Solid-phase photocatalytic degradation of PVC-TiO 2 polymer composites

Abstract The solid-phase photocatalytic degradation of poly(vinyl chloride) (PVC)–TiO 2 composite films was investigated under the ambient air in order to assess the feasibility of developing photodegradable polymers. The photodegradation of the composite films was compared with that of pure PVC films through performing weight loss monitoring, scanning electron microscopic (SEM) analysis, gel permeation chromatography (GPC), FT-IR and UV–VIS spectroscopy, and X-ray photoelectron spectroscopy (XPS). TiO 2 -embedded PVC showed highly enhanced photodegradation. Irradiating the composite film for 300 h under air reduced its average molecular weight by two-thirds and weight by 27% while the irradiation under nitrogen atmosphere induced little degradation. The photocatalytic degradation of the composite film accompanied the increase in the FT-IR carbonyl peak intensity, the evolution of CO 2 and H 2 O, and the whitening due to the visible light scattering from growing cavities.
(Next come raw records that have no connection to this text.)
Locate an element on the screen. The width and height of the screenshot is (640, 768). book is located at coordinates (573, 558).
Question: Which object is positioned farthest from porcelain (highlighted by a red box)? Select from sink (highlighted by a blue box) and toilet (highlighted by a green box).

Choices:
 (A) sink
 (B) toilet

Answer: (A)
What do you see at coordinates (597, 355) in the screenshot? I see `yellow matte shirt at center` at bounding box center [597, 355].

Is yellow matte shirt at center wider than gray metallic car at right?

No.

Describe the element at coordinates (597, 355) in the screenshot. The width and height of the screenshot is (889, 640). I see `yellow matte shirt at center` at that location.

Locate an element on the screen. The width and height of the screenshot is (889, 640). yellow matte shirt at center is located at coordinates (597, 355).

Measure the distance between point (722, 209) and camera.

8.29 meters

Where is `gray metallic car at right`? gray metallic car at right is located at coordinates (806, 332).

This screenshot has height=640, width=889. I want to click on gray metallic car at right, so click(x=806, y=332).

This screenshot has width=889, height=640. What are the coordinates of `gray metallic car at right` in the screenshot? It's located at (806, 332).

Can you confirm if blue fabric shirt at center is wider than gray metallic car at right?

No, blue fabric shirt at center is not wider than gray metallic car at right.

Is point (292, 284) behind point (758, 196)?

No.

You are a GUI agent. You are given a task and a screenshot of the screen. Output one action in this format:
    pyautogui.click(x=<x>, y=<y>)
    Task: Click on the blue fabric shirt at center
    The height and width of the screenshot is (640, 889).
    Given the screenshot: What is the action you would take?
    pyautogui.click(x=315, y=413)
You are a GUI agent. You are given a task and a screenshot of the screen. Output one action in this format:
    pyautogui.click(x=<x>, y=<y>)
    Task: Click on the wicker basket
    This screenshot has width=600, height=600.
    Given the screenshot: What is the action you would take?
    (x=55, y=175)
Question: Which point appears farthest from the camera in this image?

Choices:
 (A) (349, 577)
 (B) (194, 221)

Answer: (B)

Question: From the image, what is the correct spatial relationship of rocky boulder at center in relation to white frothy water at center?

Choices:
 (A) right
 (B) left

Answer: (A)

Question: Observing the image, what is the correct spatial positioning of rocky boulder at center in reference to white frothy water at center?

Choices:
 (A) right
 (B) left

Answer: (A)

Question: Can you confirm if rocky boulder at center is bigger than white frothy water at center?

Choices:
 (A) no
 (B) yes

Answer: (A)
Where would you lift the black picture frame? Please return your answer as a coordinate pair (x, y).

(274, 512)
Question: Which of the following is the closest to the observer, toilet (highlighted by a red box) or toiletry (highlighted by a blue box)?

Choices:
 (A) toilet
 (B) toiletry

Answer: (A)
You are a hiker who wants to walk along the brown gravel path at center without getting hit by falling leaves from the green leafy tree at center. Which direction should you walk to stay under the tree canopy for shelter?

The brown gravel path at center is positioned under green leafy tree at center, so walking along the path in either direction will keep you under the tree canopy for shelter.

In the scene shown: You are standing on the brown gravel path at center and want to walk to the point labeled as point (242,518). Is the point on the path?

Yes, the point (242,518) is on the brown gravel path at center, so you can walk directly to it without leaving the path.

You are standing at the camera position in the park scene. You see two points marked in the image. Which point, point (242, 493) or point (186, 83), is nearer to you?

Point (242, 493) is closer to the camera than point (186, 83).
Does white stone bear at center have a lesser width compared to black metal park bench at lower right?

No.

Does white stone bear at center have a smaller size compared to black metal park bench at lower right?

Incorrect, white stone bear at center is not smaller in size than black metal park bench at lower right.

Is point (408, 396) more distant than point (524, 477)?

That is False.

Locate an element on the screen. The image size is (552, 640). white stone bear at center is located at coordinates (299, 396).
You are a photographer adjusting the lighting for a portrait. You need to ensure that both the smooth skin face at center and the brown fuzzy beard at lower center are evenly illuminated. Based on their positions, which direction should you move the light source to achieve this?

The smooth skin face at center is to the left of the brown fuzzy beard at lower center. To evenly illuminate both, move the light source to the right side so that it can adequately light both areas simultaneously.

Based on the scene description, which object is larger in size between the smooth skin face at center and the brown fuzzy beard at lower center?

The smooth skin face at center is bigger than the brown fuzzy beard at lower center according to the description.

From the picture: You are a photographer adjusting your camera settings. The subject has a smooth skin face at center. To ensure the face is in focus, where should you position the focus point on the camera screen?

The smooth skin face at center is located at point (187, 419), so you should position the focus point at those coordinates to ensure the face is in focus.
XPS analysis of the composite film showed that the surface concentration of oxygen increased while that of chlorine decreased with irradiation. The SEM images of the irradiated composite films showed the development of cavities around the imbedded TiO 2 particles and implied that active oxygen species which were photogenerated on TiO 2 surface desorb and diffuse across a few micrometers to react with the polymer matrix.